# Fläschen des nordend nur als flask spezi



## Gorlh (3. Dezember 2009)

Hallo

Ich habe vllt vor alchemie zu skillen und nun weiß ich net welche Spezi ich machen soll, entweder Transmutaion was den vorteil hätte jeden tag eoic gems zu machen. Da wollte ich fragen wie oft procct das und wie hoch habe gehört bis zu 6 stück?
Oder ich mache flask, aber naja da die flask eh nix mehr wert sind, bringt es net wirjklich viel, außer evt der bonus mixologie. 


Und die frage ist wie man lesen kann oben ob man Fläschen des nordens nur haben kann, wenn man flask spezi ist?Oder geht das auch mit transmut spezi?


----------



## Artherk (3. Dezember 2009)

fläschchen des nordens was solln das sein?

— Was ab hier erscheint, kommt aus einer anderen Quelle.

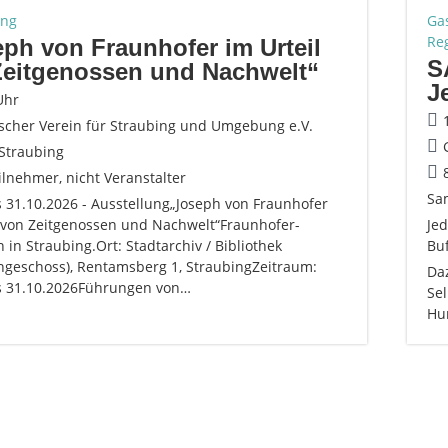
ung
Gas
Reg
ph von Fraunhofer im Urteil
S
Zeitgenossen und Nachwelt“
J
Uhr
ischer Verein für Straubing und Umgebung e.V.
Straubing
ilnehmer, nicht Veranstalter
Sa
s 31.10.2026 - Ausstellung„Joseph von Fraunhofer
l von Zeitgenossen und Nachwelt“Fraunhofer-
Jed
 in Straubing.Ort: Stadtarchiv / Bibliothek
Buf
ngeschoss), Rentamsberg 1, StraubingZeitraum:
Daz
is 31.10.2026Führungen von…
Se
Hun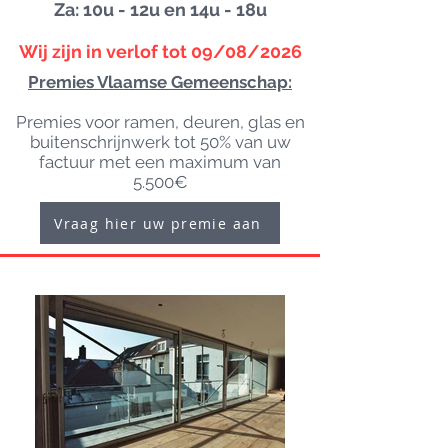
Za: 10u - 12u en 14u - 18u
Wij zijn in verlof tot 09/08/2026
Premies Vlaamse Gemeenschap:
Premies voor ramen, deuren, glas en
buitenschrijnwerk tot 50% van uw
factuur met een maximum van
5.500€
Vraag hier uw premie aan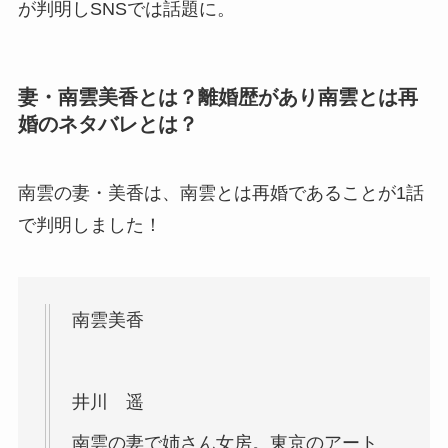
が判明しSNSでは話題に。
妻・南雲美香とは？離婚歴があり南雲とは再
婚のネタバレとは？
南雲の妻・美香は、南雲とは再婚であることが1話
で判明しました！
南雲美香
井川 遥
南雲の妻で姉さん女房。東京のアート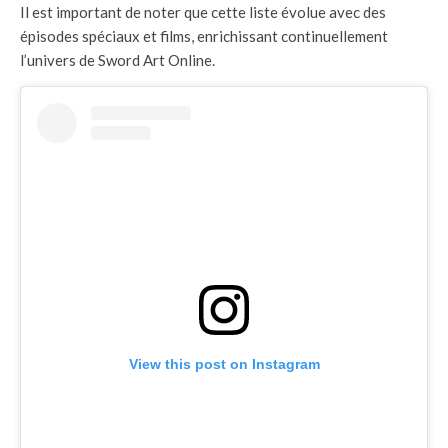
Il est important de noter que cette liste évolue avec des
épisodes spéciaux et films, enrichissant continuellement
l’univers de Sword Art Online.
View this post on Instagram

tante edit hat mir grad zugeflüstert das du dafür nicht spezi sein musst


----------



## Dark_Lady (3. Dezember 2009)

musst definitiv kein Spezi für sein - ich bin Trans-Alchi und habs auch... Zu den Proccs - bei mir proccts recht selten eigendlich, höchster Procc waren mal 4...


----------



## RedShirt (3. Dezember 2009)

Ich transmutiere mit zwei Chars recht oft.

Mir kommt vor, daß für kleinere (itemlevel, mächtigkeit, whatever) Transmutationen die Proc-Chance höher ist.

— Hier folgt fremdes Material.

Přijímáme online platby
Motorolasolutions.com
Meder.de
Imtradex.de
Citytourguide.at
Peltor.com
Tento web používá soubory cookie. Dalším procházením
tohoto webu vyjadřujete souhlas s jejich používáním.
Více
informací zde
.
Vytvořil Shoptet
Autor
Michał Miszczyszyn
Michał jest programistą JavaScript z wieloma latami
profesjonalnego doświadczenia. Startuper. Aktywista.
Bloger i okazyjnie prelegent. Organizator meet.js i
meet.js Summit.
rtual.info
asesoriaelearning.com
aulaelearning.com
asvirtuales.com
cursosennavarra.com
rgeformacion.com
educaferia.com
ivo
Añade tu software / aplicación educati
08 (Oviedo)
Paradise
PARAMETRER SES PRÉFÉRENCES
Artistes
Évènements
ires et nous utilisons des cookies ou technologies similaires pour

Bei Epic-Gems procct es sehr selten, gefühlt 1 Proc auf 10 oder mehr Versuche.

Geht bis x5 nach meiner Erfahrung. Hab bisher zweimal x5 gehabt, öfter x2.

Titanbarren scheinen etwas häufiger zu proccen als Epic Gems, und die Erdringdiamanten usw noch häufiger.

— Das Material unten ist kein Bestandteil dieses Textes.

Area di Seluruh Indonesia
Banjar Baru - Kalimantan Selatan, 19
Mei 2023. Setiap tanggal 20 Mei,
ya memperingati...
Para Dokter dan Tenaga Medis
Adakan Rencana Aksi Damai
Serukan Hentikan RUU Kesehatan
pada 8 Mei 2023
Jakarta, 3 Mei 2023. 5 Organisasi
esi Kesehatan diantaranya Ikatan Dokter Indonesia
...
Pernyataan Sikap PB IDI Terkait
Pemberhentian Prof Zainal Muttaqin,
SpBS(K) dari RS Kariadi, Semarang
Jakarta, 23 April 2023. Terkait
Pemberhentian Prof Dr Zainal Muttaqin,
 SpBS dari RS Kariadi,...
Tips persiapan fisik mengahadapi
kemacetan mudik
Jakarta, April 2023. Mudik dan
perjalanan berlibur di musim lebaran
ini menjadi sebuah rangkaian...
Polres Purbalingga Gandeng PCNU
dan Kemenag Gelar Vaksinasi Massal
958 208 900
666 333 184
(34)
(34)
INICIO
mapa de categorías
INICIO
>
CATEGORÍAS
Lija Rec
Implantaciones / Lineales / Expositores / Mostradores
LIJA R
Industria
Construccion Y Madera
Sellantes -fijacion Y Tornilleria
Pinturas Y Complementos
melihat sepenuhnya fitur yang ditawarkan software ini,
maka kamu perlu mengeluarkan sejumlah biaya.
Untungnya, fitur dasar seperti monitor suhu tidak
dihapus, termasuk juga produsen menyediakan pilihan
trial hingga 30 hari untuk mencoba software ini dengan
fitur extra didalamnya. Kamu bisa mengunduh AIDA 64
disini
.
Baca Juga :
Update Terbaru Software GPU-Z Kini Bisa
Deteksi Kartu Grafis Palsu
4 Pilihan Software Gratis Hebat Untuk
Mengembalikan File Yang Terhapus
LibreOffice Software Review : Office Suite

Für Kohle-Verdienen kann ich nur Transmuter sagen... 30g nehmen, blubb blubb, 150g Wert einmal am Tag erschaffen. Noch n Edelsteinschleifer hochspielen, und schon ist man im 80er Content beim Umsockeln wesentlich günstiger unterwegs.


----------



## Sano (18. Dezember 2009)

ich transe täglich epicgems und muss sagen das es häufiger procct als ich es erwartet hätte.
oft sind es nur 2-3er proccs aber schon ab und zu auch mal nen 4er oder 5er. ich schätze das 
die procc chance bei ca 25% - 30% liegt (rein subjektive annahme von sano).
ich habe mir genau aus dem grund noch einen 2. alchi hochgeskillt weil ich die art der 
edelsteinherstellung in verbindung mit meinem schleifer zum goldverdienen sehr geeignet finde.

mfg sano


----------